Reverse charge mechanism under GST: A boon or bane for small players

 

Any taxes are generally being paid out by seller of goods and services. Under reverse charge mechanism, the tax payment is made by buyer instead of supplier. There are many instances under which one needs to pay tax under reverse charge. In this article, we will analyse the most important section for reverse charge, we will analyse Section 9(4) of CGST Act, which requires payment of tax by registered dealer on any taxable supplies received from unregistered dealers.

 

“The central tax in respect of the supply of taxable goods or services or both by a supplier, who is not registered, to a registered person shall be paid by such person on reverse charge basis as the recipient and all the provisions of this Act shall apply to such recipient as if he is the person liable for paying the tax in relation to the supply of such goods or services or both.”

 

This wasn’t a condition in earlier draft model GST law and has been incorporated in revised version of law. The recipient of goods or services needs to pay this tax and claim the amount paid as input.
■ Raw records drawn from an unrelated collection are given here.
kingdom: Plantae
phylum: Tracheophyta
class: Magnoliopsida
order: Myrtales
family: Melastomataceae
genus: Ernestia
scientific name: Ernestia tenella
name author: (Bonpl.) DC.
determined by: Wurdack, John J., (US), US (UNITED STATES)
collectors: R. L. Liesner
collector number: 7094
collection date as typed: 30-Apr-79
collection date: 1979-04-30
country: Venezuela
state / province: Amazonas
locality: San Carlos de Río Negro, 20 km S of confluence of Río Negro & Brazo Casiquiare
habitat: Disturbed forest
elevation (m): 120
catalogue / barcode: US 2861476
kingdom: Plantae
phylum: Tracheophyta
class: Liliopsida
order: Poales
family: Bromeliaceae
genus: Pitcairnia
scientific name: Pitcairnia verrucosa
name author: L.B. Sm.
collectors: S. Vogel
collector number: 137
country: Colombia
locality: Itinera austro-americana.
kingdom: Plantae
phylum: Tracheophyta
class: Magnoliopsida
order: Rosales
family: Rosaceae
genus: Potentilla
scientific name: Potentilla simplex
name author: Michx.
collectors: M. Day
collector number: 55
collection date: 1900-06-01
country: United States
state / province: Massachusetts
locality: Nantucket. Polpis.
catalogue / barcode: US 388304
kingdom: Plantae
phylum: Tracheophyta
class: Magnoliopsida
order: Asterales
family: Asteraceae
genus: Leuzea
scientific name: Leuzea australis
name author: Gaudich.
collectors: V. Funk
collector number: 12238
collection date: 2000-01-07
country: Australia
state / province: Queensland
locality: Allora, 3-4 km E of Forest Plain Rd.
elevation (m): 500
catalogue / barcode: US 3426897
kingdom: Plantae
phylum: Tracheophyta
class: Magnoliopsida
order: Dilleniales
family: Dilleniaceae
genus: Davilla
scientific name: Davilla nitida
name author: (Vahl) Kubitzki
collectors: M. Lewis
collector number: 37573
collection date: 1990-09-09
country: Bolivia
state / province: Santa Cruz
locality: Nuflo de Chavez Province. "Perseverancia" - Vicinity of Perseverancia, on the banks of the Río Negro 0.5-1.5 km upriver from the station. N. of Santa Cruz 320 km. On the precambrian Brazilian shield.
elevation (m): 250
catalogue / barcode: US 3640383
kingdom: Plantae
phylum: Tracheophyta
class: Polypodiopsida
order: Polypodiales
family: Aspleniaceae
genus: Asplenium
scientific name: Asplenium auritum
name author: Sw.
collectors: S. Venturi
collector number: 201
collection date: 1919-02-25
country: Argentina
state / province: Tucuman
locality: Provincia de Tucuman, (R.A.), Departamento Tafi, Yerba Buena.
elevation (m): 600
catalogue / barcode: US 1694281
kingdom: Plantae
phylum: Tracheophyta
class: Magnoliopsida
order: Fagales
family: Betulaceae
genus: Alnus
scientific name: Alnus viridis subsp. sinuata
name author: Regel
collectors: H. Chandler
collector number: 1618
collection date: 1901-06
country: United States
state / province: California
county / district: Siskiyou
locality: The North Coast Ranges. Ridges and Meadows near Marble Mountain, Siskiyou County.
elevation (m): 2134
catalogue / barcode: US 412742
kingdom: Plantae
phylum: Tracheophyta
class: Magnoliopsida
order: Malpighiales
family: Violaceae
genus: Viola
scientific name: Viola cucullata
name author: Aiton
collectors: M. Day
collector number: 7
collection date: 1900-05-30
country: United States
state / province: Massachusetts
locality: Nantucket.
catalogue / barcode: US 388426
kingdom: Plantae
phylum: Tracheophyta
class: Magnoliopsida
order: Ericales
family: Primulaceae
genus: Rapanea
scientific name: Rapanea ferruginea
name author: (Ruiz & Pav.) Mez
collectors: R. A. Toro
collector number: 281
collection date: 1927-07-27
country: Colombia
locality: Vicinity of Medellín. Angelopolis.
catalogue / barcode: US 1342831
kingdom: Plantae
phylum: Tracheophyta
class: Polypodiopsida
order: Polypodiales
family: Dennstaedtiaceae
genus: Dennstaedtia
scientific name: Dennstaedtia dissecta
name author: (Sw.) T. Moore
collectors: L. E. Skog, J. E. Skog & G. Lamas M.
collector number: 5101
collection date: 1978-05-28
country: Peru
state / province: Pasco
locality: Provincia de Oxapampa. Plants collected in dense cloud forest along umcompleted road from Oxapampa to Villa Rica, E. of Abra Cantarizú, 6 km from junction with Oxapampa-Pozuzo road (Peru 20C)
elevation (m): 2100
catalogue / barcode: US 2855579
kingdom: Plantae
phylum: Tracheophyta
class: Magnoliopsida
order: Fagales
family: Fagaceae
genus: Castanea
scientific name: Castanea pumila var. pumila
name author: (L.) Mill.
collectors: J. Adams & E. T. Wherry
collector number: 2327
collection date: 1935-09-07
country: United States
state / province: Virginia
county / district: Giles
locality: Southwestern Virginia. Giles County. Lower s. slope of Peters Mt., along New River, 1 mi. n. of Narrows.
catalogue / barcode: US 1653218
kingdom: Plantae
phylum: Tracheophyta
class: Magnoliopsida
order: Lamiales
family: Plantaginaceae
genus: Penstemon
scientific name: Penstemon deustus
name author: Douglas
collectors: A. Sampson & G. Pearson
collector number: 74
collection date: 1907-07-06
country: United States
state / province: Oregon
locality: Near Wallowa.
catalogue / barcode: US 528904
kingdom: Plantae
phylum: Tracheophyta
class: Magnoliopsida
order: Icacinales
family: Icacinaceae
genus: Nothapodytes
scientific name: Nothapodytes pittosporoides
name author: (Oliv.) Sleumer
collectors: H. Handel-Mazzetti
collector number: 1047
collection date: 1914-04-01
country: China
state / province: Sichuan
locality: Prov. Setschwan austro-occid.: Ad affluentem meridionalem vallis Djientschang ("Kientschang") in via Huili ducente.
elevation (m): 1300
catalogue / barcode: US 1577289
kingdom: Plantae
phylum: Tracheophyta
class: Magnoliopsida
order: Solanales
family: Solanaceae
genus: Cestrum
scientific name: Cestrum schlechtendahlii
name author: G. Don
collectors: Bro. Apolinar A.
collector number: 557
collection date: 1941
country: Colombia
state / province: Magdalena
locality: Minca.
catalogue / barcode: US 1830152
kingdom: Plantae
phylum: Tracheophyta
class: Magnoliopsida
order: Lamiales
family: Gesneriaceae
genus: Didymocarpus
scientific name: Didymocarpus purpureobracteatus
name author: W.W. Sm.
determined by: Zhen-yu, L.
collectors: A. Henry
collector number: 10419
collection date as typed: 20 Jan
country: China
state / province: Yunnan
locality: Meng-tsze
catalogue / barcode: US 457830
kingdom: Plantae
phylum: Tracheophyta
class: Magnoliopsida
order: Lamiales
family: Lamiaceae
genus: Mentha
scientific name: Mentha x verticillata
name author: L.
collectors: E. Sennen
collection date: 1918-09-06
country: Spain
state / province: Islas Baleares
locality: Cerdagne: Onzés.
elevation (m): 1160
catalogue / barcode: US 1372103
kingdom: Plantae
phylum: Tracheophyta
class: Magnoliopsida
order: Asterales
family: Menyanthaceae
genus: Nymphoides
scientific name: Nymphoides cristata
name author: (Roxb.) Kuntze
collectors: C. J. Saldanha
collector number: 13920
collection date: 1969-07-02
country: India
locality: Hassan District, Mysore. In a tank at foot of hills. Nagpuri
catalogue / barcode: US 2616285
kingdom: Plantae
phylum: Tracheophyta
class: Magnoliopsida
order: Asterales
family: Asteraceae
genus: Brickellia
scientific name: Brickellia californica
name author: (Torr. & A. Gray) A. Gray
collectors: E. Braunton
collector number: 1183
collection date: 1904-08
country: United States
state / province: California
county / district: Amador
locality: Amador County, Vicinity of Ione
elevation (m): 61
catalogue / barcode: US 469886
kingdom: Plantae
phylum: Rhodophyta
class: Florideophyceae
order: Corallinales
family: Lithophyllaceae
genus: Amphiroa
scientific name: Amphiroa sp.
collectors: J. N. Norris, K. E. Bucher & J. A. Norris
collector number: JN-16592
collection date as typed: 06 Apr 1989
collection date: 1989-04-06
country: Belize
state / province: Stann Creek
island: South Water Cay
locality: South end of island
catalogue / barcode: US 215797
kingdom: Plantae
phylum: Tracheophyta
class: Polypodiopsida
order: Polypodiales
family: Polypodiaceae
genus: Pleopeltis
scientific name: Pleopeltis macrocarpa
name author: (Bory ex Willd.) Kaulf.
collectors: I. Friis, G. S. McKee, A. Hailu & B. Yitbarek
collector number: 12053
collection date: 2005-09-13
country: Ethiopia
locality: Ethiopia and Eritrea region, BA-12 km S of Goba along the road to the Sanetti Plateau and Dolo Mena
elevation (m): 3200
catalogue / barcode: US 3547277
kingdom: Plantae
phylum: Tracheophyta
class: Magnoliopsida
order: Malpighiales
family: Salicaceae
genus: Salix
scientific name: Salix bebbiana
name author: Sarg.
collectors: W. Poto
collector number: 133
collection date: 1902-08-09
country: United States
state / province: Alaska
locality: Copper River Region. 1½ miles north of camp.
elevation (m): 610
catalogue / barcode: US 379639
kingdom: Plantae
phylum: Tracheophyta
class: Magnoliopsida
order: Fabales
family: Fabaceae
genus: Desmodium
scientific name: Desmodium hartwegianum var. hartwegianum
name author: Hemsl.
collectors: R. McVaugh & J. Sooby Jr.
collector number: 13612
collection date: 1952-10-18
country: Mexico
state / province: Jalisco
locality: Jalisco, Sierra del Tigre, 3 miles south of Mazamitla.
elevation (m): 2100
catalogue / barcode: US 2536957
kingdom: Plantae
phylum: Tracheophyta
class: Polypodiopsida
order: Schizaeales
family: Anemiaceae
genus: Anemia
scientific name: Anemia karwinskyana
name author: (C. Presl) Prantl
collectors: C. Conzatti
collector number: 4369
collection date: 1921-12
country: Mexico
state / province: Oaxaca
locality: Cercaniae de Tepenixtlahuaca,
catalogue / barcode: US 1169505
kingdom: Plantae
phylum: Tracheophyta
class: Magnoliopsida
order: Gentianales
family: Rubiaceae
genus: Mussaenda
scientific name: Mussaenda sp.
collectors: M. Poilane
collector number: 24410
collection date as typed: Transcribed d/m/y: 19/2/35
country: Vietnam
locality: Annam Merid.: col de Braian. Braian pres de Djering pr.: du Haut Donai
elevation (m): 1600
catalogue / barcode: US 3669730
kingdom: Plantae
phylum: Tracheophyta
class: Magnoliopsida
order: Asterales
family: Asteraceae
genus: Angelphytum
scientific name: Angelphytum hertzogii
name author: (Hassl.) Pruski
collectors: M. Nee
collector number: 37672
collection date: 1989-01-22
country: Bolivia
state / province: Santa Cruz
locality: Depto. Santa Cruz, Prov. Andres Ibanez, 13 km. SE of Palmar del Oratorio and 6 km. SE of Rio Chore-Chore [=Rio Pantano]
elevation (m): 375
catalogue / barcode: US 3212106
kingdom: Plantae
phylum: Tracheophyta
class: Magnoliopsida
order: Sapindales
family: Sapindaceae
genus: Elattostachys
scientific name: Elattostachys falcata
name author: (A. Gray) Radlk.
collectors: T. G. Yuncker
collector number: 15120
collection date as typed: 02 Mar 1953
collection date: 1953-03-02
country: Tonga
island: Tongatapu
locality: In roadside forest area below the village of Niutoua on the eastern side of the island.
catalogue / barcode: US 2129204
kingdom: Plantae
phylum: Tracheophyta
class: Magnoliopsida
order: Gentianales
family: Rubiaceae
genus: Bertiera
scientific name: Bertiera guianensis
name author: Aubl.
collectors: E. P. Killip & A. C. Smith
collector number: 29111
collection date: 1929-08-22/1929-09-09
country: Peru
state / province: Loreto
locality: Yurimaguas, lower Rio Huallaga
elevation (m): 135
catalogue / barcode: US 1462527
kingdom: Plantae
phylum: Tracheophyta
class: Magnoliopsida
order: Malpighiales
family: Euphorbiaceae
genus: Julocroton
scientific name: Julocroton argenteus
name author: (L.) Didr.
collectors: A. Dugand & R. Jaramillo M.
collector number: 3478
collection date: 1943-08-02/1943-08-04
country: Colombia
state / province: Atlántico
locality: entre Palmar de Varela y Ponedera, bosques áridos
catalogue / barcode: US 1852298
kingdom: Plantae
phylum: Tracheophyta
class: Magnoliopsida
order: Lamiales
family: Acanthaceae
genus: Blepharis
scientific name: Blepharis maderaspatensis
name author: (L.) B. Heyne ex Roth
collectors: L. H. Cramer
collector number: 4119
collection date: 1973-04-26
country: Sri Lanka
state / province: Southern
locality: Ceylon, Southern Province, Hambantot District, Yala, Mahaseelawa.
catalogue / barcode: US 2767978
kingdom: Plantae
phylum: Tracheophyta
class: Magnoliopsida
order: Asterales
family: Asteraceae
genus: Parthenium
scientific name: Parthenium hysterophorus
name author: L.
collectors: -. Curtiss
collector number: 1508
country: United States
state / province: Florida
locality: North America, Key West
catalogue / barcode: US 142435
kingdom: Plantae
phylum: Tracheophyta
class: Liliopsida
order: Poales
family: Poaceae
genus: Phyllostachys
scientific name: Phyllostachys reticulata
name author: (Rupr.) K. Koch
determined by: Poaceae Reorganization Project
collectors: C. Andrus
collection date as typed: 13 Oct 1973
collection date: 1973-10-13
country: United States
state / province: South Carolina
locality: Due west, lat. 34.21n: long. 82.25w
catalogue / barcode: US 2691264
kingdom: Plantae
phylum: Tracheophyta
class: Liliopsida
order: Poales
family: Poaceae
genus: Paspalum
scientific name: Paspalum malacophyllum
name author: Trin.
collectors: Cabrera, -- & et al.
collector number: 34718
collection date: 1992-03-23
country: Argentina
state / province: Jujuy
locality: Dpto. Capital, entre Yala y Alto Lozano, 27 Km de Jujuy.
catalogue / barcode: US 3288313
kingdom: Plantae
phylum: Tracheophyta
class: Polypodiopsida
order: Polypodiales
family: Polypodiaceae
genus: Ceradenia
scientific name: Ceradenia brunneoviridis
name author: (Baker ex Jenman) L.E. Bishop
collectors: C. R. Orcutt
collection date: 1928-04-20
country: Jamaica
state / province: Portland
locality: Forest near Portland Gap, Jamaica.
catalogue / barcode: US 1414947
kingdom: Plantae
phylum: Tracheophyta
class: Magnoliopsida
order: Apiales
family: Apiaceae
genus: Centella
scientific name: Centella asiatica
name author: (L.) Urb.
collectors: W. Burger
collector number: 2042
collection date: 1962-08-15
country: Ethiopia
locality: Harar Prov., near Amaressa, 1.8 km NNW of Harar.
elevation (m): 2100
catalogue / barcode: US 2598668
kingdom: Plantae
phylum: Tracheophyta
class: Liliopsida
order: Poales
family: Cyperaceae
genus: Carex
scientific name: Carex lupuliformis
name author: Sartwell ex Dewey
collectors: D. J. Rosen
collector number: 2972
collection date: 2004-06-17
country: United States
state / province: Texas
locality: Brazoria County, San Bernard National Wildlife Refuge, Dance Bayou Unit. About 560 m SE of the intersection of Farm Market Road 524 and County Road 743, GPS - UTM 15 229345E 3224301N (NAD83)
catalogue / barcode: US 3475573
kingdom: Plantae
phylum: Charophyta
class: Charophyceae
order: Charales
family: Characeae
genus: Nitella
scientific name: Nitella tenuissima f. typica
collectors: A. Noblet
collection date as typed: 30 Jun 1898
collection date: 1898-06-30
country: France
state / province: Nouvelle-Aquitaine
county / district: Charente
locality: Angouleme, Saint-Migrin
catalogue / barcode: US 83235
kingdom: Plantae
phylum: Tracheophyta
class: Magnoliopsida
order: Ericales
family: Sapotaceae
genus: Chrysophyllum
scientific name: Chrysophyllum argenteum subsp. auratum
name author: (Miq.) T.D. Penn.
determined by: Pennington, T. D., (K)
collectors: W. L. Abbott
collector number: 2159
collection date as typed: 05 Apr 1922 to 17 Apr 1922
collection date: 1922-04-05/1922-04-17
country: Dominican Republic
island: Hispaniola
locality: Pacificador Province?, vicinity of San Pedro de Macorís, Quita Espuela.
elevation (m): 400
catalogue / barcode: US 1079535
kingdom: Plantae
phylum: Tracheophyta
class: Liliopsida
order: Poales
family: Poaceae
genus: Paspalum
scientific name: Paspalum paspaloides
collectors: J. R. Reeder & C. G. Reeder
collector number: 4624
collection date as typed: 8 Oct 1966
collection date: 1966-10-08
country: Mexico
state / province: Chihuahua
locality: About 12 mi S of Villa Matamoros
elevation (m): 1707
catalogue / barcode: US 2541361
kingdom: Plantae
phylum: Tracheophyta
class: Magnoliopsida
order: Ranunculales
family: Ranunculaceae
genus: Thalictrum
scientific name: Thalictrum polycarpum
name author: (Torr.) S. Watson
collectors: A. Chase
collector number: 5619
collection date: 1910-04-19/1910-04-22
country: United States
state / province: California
Though it doesn’t increase any tax liability of recipient but will increase administrative and compliance hassle for him. The prescribed process requires one the recipient to raise an Invoice for such transaction and pay the tax. Due to this reason, this move of imposing tax is being considered as unfriendly for small business man.

 

However, this will be a very peculiar position in case the unregistered dealer is dealing with dealers under registered under composition scheme. Under the composition scheme, the dealers are not entitled to claim any input tax and they straight away needs to pay a fixed lowered percentage of tax on total turnover. In such cases for recipient, any such transaction with unregistered dealer becomes a straight forward cost.

 

Let’s see the positive side of RCM provisions, if we deep dive the situation, this may prove as a blessing in disguise for small unregistered players for the reasons as under:

 

  1. If small supplier doesn’t file his GST return, the large players will hesitate to deal with him. Thus, GST restricts business between small and big player.

 

  1. With the introduction of RCM, any small player who generally doesn’t have any input as such is free to remain unregistered. But still the large player can deal with him and pay tax on their own. With the introduction of RCM provisions, now large player don’t need to depend upon tax payment and return filing by such small unregistered suppliers.

 

  1. One also needs to check the cost benefit analysis of GST compliance for a small player vis-a-vis the amount of benefit of GST input availed by him before commenting upon tax efficiency.

 

Thus in our view, though RCM it is being considering as show stopper, it is rather an enabler for small business man and one needs to carefully analyse the matter on highlighted parameters before reaching the conclusion.